Jakarta (ANTARA News) - Baru-baru ini masyarakat dikejutkan dengan pencurian uang metode skimming yang menimpa beberapa nasabah bank.

Dalam skimming, pelaku memasang alat di mesin ATM untuk menduplikasi data, kemudian disalahgunakan untuk menarik dana di rekening.

Setelah kasus skimming mengemuka, kini timbul pertanyaan apakah kmunculan mata uang virtual lebih aman dari mata uang konvensional sehingga tidak gampang "di-skimming".

Ketua Umum Asosiasi Blockchain Indonesia, Oscar Darmawan, berpendapat blockchain mungkin saja dapat mengatasi kasus skimming, namun, ia belum dapat memastikan bagaimana teknologi tersebut dapat diaplikasikan di dunia perbankan.

Blockchain adalah teknologi pencatatan transaksi terintegrasi dengan teknologi modern di mana memiliki kode unik yang tak bisa dirubah (kekal) yang merevolusi cara kerja internet, perbankan dan hal-hal lainnya

Jika memakai blockchain, kemungkinan akan terdeteksi apakah dompet penyimpanan uang virtual (wallet) terduplikasi atau tidak.

Berbicara mengenai mata uang kripto, yang dijalankan dengan teknologi blockchain, perpindahan uang akan terlacak karena sistem mencatat pergerakan aset digital.

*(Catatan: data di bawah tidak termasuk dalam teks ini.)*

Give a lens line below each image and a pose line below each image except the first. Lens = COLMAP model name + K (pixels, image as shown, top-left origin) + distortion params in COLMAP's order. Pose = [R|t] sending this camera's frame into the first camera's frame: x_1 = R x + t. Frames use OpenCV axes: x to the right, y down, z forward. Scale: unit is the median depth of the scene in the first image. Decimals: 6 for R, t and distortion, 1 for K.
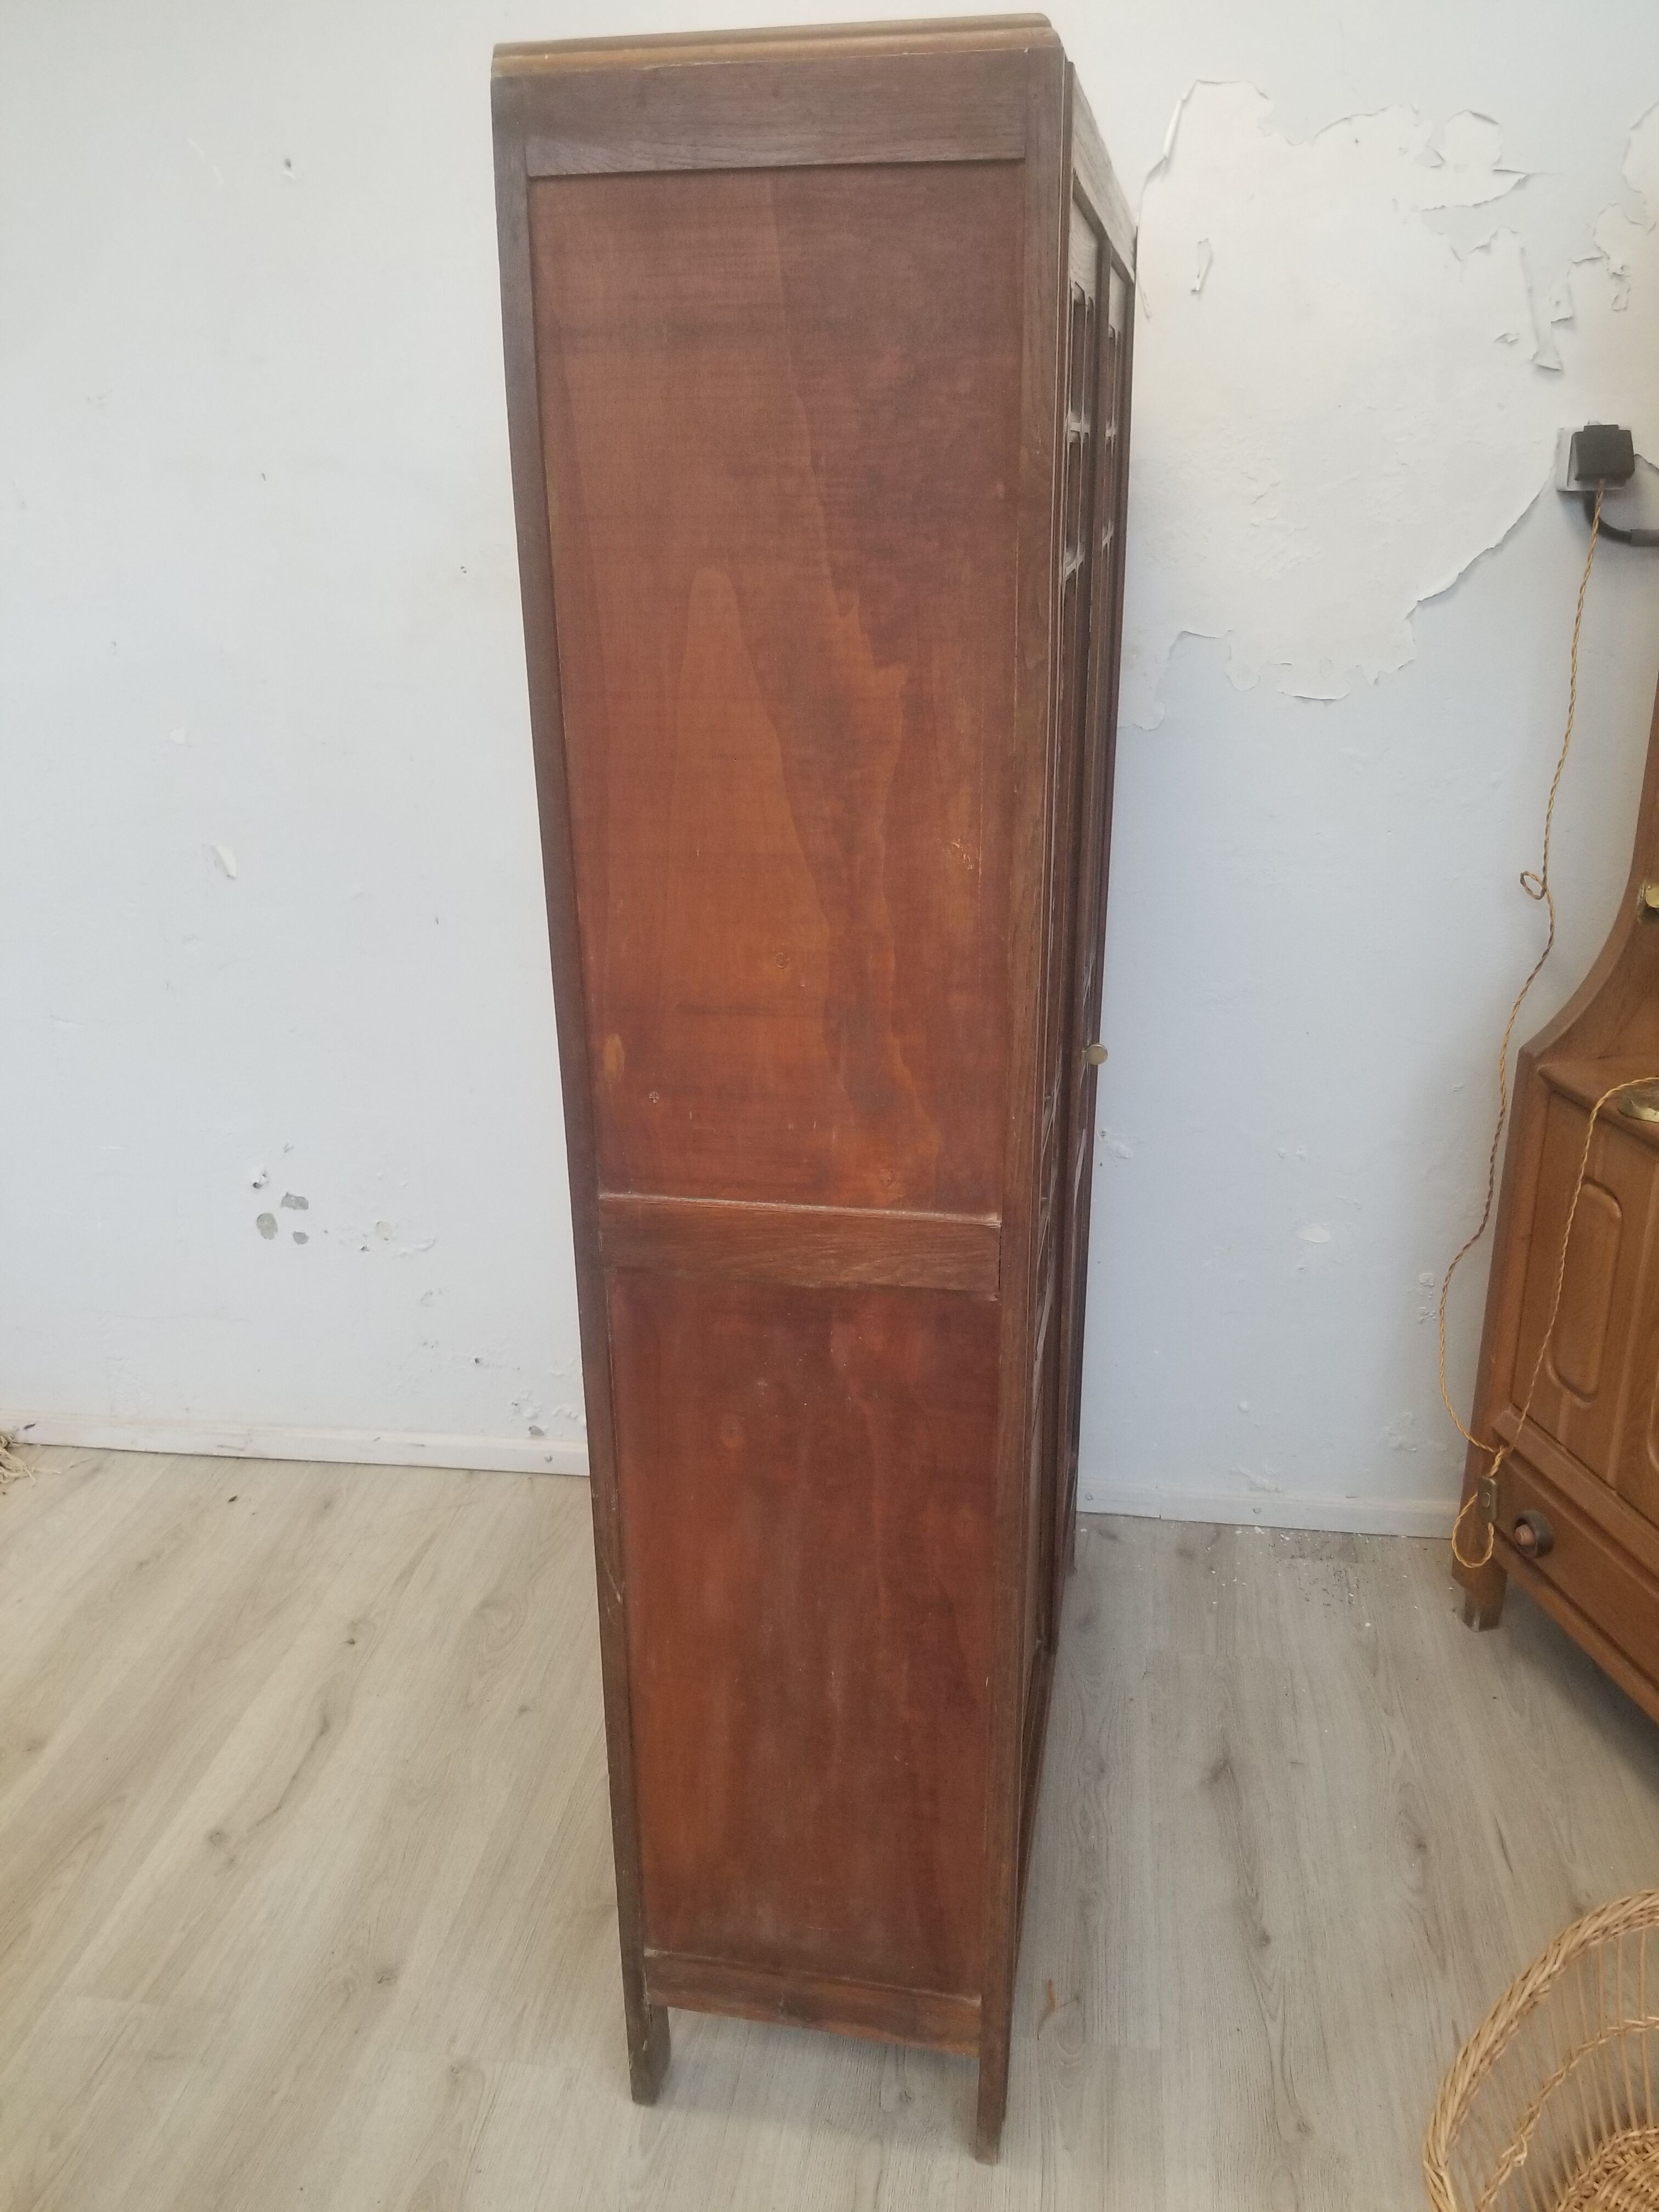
lens RADIAL K [[1797.0, 0, 853.0], [0, 1797.0, 1111.9], [0, 0, 1]] dist [0.068203, -0.096300]
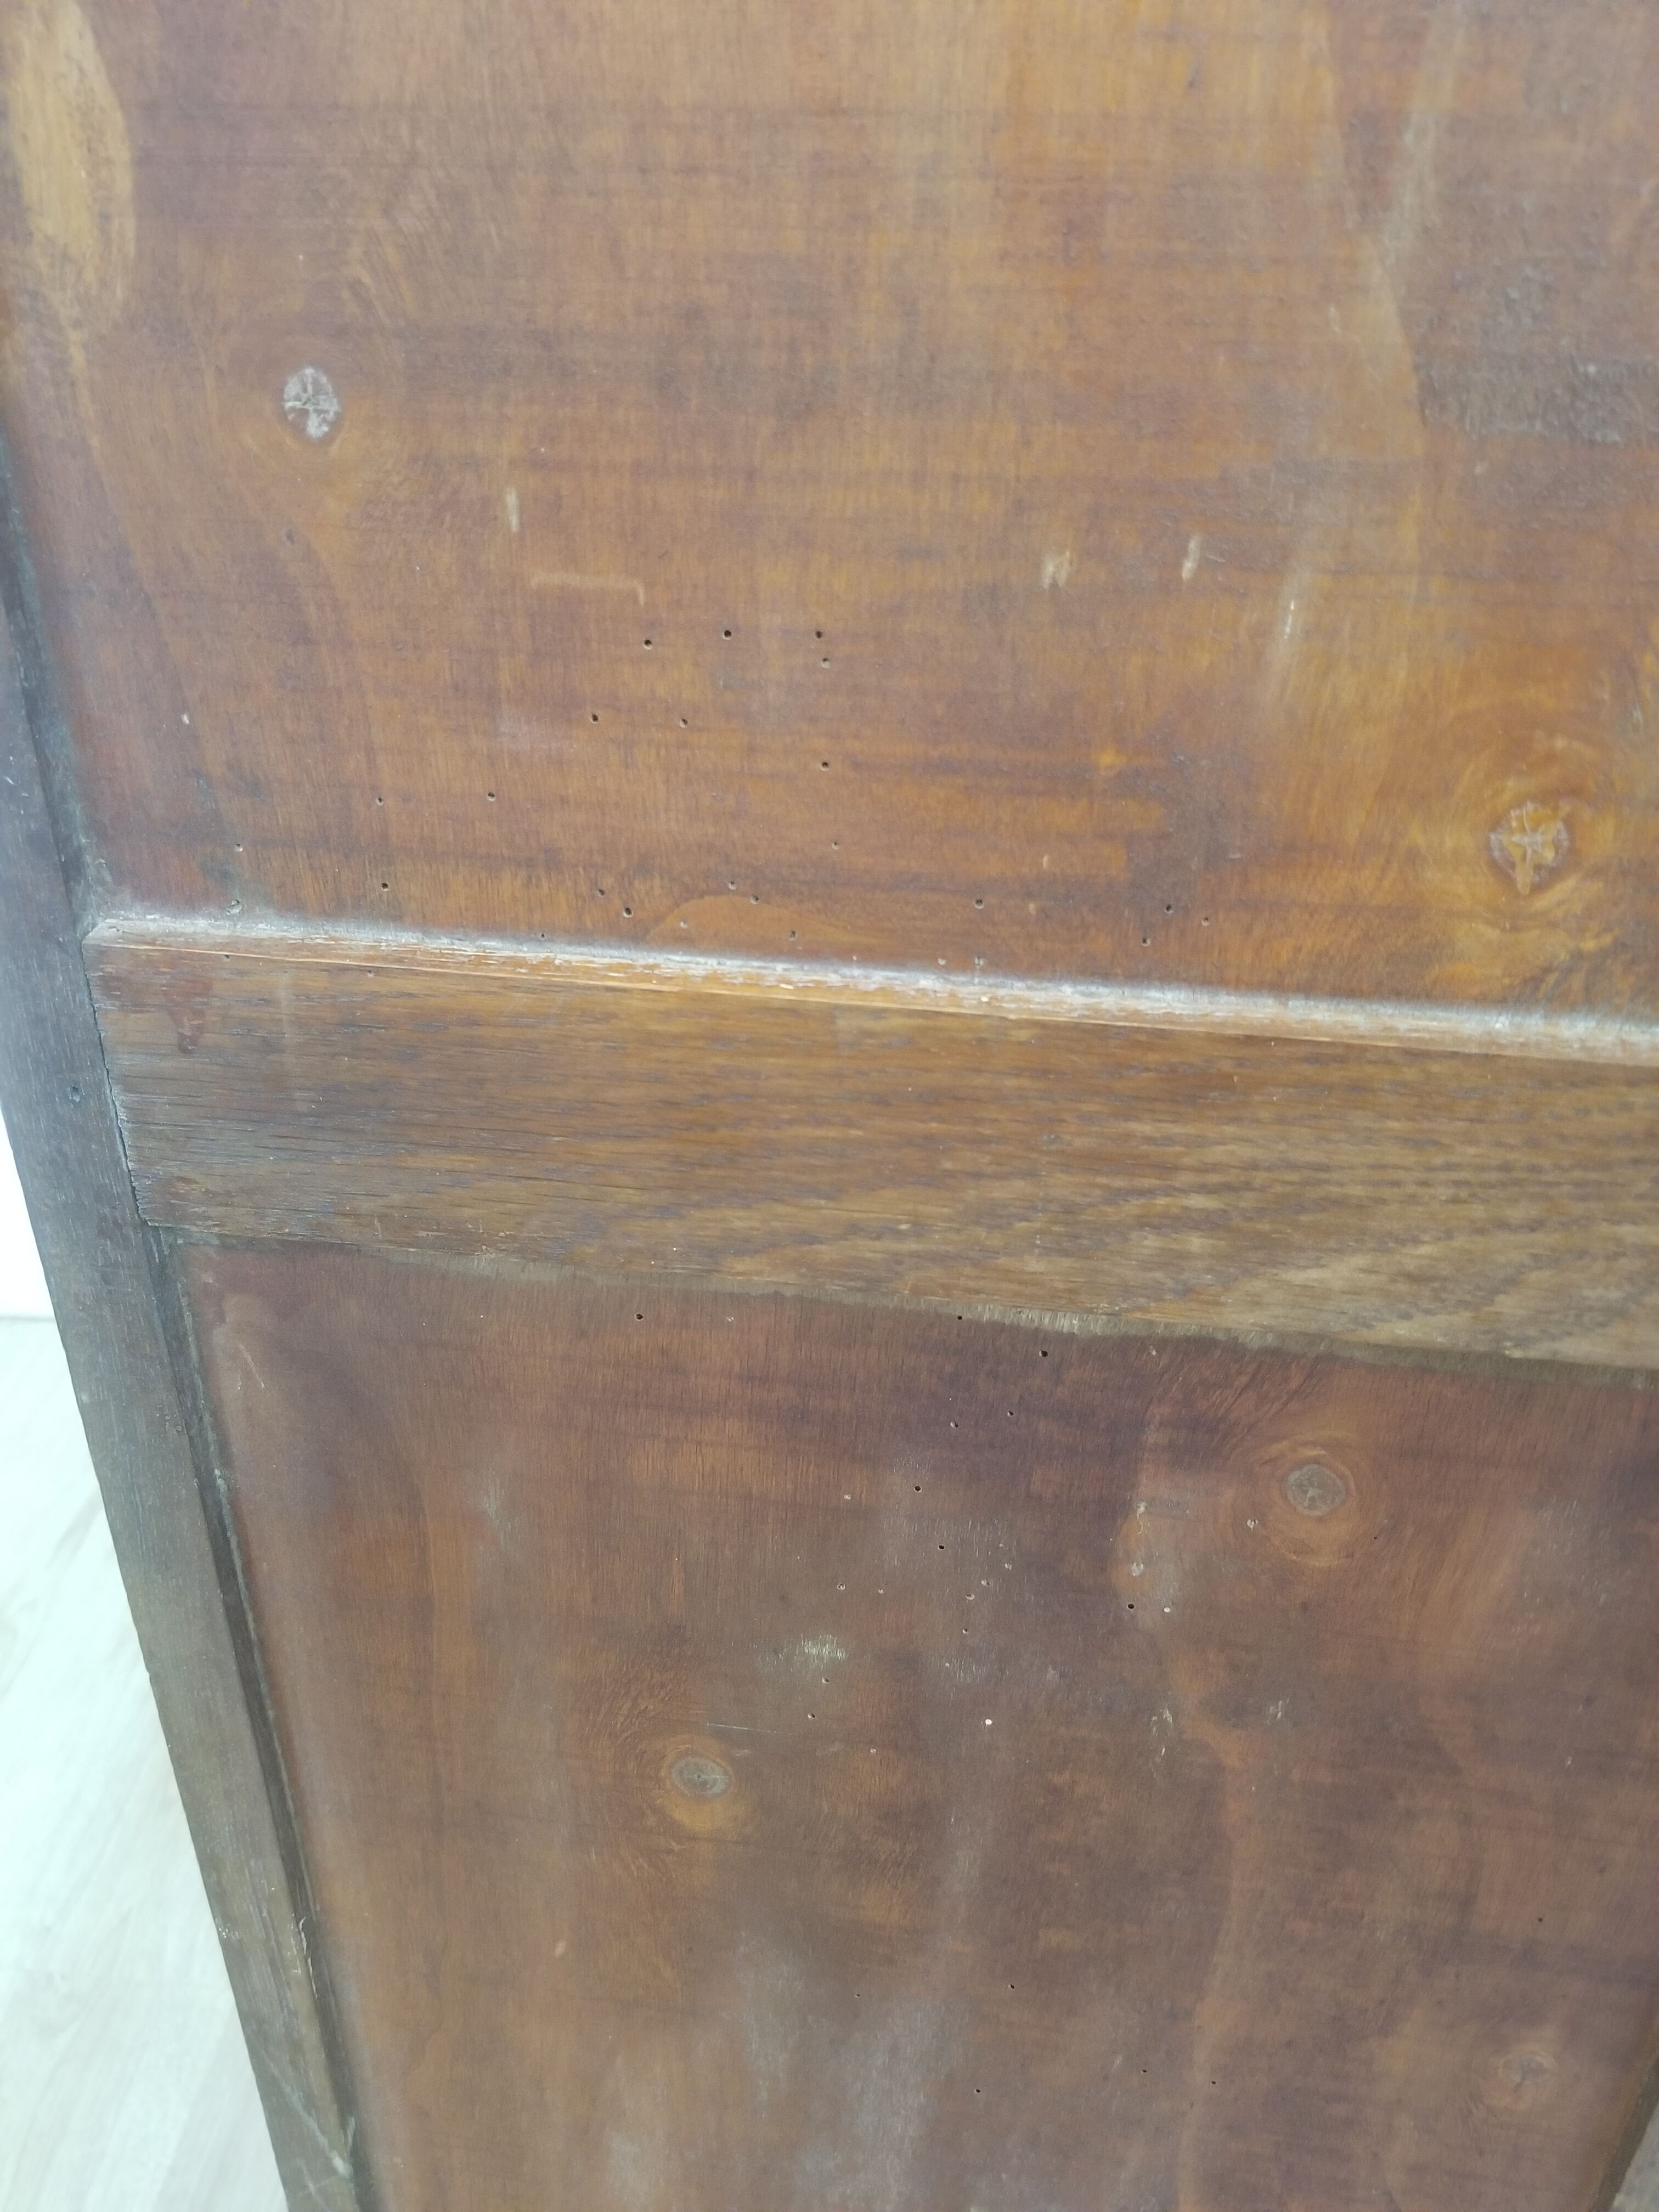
lens RADIAL K [[1730.7, 0, 873.6], [0, 1730.7, 1095.2], [0, 0, 1]] dist [0.069483, -0.122391]
pose [[0.996145, -0.001977, 0.087698, -0.062873], [-0.012549, 0.986251, 0.164774, 0.029272], [-0.086818, -0.165240, 0.982425, 0.737857]]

Baca juga: Pelaku teknologi blockchain bentuk asosiasi

Sistem pencatatan terintegrasi di banyak server sehingga diyakini membuat mata uang tidak mungkin diduplikasi.

Sistem ini disebut sebagai yang paling aman karena tidak mampu diretas. Data dalam sistem blockchain akan disimpan di banyak server, yang mampu memeriksa data satu sama lain.

Jika salah satu server diretas, server lain akan melihat data tersebut tidak valid.

"Mata uang di blockchain tidak memungkinkan ada duplikasi. Pembayaran lebih cepat dan transparan," kata Oscar.

Dalam kesempatan berbeda beberapa waktu lalu, Oscar mengungkapkan jika terjadi peretasan, seperti menimpa situs Coincheck di Jepang, hal tersebut terjadi di tempat penyimpanan uang (wallet), misalnya di situs perdagangan mata uang kripto.